The problem » Please restate the listing that follows without changing anything.

━━━━━ Records for this task ━━━━━

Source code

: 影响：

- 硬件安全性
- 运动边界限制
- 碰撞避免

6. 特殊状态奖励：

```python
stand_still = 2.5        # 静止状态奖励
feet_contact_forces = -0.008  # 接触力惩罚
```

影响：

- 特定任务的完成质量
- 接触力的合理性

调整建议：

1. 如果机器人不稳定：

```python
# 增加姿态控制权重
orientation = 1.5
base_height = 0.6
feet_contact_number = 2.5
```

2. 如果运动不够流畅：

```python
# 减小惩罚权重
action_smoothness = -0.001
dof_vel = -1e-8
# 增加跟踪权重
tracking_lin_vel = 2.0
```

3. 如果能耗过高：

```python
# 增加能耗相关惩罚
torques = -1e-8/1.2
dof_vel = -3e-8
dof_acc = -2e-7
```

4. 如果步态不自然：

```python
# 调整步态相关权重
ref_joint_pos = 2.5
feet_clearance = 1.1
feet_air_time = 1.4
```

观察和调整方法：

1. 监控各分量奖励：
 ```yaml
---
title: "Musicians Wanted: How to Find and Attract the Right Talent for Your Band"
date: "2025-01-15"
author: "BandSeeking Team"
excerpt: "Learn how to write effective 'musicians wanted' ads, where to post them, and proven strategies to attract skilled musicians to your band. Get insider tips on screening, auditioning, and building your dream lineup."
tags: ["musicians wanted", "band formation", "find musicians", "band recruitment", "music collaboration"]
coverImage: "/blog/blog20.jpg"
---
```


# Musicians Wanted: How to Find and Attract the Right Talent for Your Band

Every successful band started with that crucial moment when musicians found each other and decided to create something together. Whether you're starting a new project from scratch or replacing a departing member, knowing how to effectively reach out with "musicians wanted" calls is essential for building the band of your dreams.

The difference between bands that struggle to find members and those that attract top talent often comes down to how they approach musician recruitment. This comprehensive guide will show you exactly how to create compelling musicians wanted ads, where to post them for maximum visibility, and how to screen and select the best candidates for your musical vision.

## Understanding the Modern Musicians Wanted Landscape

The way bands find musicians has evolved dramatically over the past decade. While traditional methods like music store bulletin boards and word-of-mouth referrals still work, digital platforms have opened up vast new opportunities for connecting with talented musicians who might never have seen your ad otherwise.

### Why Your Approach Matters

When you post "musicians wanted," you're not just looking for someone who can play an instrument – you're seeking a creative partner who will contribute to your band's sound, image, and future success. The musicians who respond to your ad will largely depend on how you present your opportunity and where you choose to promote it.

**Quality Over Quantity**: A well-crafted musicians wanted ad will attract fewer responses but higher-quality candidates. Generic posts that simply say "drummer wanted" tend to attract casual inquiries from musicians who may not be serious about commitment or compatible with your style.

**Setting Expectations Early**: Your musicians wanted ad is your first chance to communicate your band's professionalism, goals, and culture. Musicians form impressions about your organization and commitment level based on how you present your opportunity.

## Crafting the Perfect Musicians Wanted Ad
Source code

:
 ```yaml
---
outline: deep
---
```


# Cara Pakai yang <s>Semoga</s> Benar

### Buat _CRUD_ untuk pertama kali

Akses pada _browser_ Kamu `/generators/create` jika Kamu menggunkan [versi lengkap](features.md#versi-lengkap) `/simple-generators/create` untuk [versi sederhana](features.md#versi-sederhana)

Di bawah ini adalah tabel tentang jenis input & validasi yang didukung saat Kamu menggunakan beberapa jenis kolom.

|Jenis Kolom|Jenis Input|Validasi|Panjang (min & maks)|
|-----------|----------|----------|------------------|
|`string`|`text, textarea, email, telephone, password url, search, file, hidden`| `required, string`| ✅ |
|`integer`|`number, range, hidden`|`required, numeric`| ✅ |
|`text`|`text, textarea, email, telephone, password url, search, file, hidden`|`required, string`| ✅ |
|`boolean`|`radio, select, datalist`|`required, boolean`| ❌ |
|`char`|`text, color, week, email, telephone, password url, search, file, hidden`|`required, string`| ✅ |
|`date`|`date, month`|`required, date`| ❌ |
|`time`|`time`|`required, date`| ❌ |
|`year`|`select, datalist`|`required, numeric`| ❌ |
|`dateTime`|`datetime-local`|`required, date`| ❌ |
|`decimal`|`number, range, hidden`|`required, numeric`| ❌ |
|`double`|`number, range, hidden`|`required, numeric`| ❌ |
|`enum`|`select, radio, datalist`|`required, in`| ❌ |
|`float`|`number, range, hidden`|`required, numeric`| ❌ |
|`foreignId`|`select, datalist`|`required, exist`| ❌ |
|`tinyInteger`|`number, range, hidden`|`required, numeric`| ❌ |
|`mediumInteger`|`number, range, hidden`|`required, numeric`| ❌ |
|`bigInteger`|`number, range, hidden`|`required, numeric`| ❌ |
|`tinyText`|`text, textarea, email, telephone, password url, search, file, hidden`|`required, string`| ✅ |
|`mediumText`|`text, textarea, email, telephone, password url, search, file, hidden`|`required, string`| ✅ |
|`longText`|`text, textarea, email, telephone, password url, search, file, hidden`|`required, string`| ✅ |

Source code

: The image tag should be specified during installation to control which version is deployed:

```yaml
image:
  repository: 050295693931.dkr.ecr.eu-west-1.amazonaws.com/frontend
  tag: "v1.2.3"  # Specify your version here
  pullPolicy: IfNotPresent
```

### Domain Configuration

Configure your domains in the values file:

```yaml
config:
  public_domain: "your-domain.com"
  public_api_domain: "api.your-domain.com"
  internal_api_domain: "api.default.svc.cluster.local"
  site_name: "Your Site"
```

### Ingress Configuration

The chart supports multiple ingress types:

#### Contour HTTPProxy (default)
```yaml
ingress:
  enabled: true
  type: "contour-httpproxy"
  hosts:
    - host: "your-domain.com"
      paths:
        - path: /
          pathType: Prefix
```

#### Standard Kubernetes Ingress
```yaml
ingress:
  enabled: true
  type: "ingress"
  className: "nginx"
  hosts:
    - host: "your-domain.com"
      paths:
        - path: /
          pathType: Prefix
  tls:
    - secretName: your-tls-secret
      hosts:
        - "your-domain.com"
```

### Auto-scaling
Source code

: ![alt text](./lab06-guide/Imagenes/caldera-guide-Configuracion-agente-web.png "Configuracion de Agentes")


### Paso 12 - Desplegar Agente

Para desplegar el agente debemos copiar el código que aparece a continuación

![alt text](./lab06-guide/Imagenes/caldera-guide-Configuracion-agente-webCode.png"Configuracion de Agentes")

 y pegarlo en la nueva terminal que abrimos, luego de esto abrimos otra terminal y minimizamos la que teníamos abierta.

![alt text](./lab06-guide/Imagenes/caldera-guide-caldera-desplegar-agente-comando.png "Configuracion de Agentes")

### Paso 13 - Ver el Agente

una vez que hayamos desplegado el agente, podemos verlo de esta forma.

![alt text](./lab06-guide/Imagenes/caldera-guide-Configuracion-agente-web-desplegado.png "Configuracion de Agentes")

━━━━━

Task solution »
Source code

: 影响：

- 硬件安全性
- 运动边界限制
- 碰撞避免

6. 特殊状态奖励：

```python
stand_still = 2.5        # 静止状态奖励
feet_contact_forces = -0.008  # 接触力惩罚
```

影响：

- 特定任务的完成质量
- 接触力的合理性

调整建议：

1. 如果机器人不稳定：

```python
# 增加姿态控制权重
orientation = 1.5
base_height = 0.6
feet_contact_number = 2.5
```

2. 如果运动不够流畅：

```python
# 减小惩罚权重
action_smoothness = -0.001
dof_vel = -1e-8
# 增加跟踪权重
tracking_lin_vel = 2.0
```

3. 如果能耗过高：

```python
# 增加能耗相关惩罚
torques = -1e-8/1.2
dof_vel = -3e-8
dof_acc = -2e-7
```

4. 如果步态不自然：

```python
# 调整步态相关权重
ref_joint_pos = 2.5
feet_clearance = 1.1
feet_air_time = 1.4
```

观察和调整方法：

1. 监控各分量奖励：
 ```yaml
---
title: "Musicians Wanted: How to Find and Attract the Right Talent for Your Band"
date: "2025-01-15"
author: "BandSeeking Team"
excerpt: "Learn how to write effective 'musicians wanted' ads, where to post them, and proven strategies to attract skilled musicians to your band. Get insider tips on screening, auditioning, and building your dream lineup."
tags: ["musicians wanted", "band formation", "find musicians", "band recruitment", "music collaboration"]
coverImage: "/blog/blog20.jpg"
---
```


# Musicians Wanted: How to Find and Attract the Right Talent for Your Band

Every successful band started with that crucial moment when musicians found each other and decided to create something together. Whether you're starting a new project from scratch or replacing a departing member, knowing how to effectively reach out with "musicians wanted" calls is essential for building the band of your dreams.

The difference between bands that struggle to find members and those that attract top talent often comes down to how they approach musician recruitment. This comprehensive guide will show you exactly how to create compelling musicians wanted ads, where to post them for maximum visibility, and how to screen and select the best candidates for your musical vision.

## Understanding the Modern Musicians Wanted Landscape

The way bands find musicians has evolved dramatically over the past decade. While traditional methods like music store bulletin boards and word-of-mouth referrals still work, digital platforms have opened up vast new opportunities for connecting with talented musicians who might never have seen your ad otherwise.

### Why Your Approach Matters

When you post "musicians wanted," you're not just looking for someone who can play an instrument – you're seeking a creative partner who will contribute to your band's sound, image, and future success. The musicians who respond to your ad will largely depend on how you present your opportunity and where you choose to promote it.

**Quality Over Quantity**: A well-crafted musicians wanted ad will attract fewer responses but higher-quality candidates. Generic posts that simply say "drummer wanted" tend to attract casual inquiries from musicians who may not be serious about commitment or compatible with your style.

**Setting Expectations Early**: Your musicians wanted ad is your first chance to communicate your band's professionalism, goals, and culture. Musicians form impressions about your organization and commitment level based on how you present your opportunity.

## Crafting the Perfect Musicians Wanted Ad
Source code

:
 ```yaml
---
outline: deep
---
```


# Cara Pakai yang <s>Semoga</s> Benar

### Buat _CRUD_ untuk pertama kali

Akses pada _browser_ Kamu `/generators/create` jika Kamu menggunkan [versi lengkap](features.md#versi-lengkap) `/simple-generators/create` untuk [versi sederhana](features.md#versi-sederhana)

Di bawah ini adalah tabel tentang jenis input & validasi yang didukung saat Kamu menggunakan beberapa jenis kolom.

|Jenis Kolom|Jenis Input|Validasi|Panjang (min & maks)|
|-----------|----------|----------|------------------|
|`string`|`text, textarea, email, telephone, password url, search, file, hidden`| `required, string`| ✅ |
|`integer`|`number, range, hidden`|`required, numeric`| ✅ |
|`text`|`text, textarea, email, telephone, password url, search, file, hidden`|`required, string`| ✅ |
|`boolean`|`radio, select, datalist`|`required, boolean`| ❌ |
|`char`|`text, color, week, email, telephone, password url, search, file, hidden`|`required, string`| ✅ |
|`date`|`date, month`|`required, date`| ❌ |
|`time`|`time`|`required, date`| ❌ |
|`year`|`select, datalist`|`required, numeric`| ❌ |
|`dateTime`|`datetime-local`|`required, date`| ❌ |
|`decimal`|`number, range, hidden`|`required, numeric`| ❌ |
|`double`|`number, range, hidden`|`required, numeric`| ❌ |
|`enum`|`select, radio, datalist`|`required, in`| ❌ |
|`float`|`number, range, hidden`|`required, numeric`| ❌ |
|`foreignId`|`select, datalist`|`required, exist`| ❌ |
|`tinyInteger`|`number, range, hidden`|`required, numeric`| ❌ |
|`mediumInteger`|`number, range, hidden`|`required, numeric`| ❌ |
|`bigInteger`|`number, range, hidden`|`required, numeric`| ❌ |
|`tinyText`|`text, textarea, email, telephone, password url, search, file, hidden`|`required, string`| ✅ |
|`mediumText`|`text, textarea, email, telephone, password url, search, file, hidden`|`required, string`| ✅ |
|`longText`|`text, textarea, email, telephone, password url, search, file, hidden`|`required, string`| ✅ |

Source code

: The image tag should be specified during installation to control which version is deployed:

```yaml
image:
  repository: 050295693931.dkr.ecr.eu-west-1.amazonaws.com/frontend
  tag: "v1.2.3"  # Specify your version here
  pullPolicy: IfNotPresent
```

### Domain Configuration

Configure your domains in the values file:

```yaml
config:
  public_domain: "your-domain.com"
  public_api_domain: "api.your-domain.com"
  internal_api_domain: "api.default.svc.cluster.local"
  site_name: "Your Site"
```

### Ingress Configuration

The chart supports multiple ingress types:

#### Contour HTTPProxy (default)
```yaml
ingress:
  enabled: true
  type: "contour-httpproxy"
  hosts:
    - host: "your-domain.com"
      paths:
        - path: /
          pathType: Prefix
```

#### Standard Kubernetes Ingress
```yaml
ingress:
  enabled: true
  type: "ingress"
  className: "nginx"
  hosts:
    - host: "your-domain.com"
      paths:
        - path: /
          pathType: Prefix
  tls:
    - secretName: your-tls-secret
      hosts:
        - "your-domain.com"
```

### Auto-scaling
Source code

: ![alt text](./lab06-guide/Imagenes/caldera-guide-Configuracion-agente-web.png "Configuracion de Agentes")


### Paso 12 - Desplegar Agente

Para desplegar el agente debemos copiar el código que aparece a continuación

![alt text](./lab06-guide/Imagenes/caldera-guide-Configuracion-agente-webCode.png"Configuracion de Agentes")

 y pegarlo en la nueva terminal que abrimos, luego de esto abrimos otra terminal y minimizamos la que teníamos abierta.

![alt text](./lab06-guide/Imagenes/caldera-guide-caldera-desplegar-agente-comando.png "Configuracion de Agentes")

### Paso 13 - Ver el Agente

una vez que hayamos desplegado el agente, podemos verlo de esta forma.

![alt text](./lab06-guide/Imagenes/caldera-guide-Configuracion-agente-web-desplegado.png "Configuracion de Agentes")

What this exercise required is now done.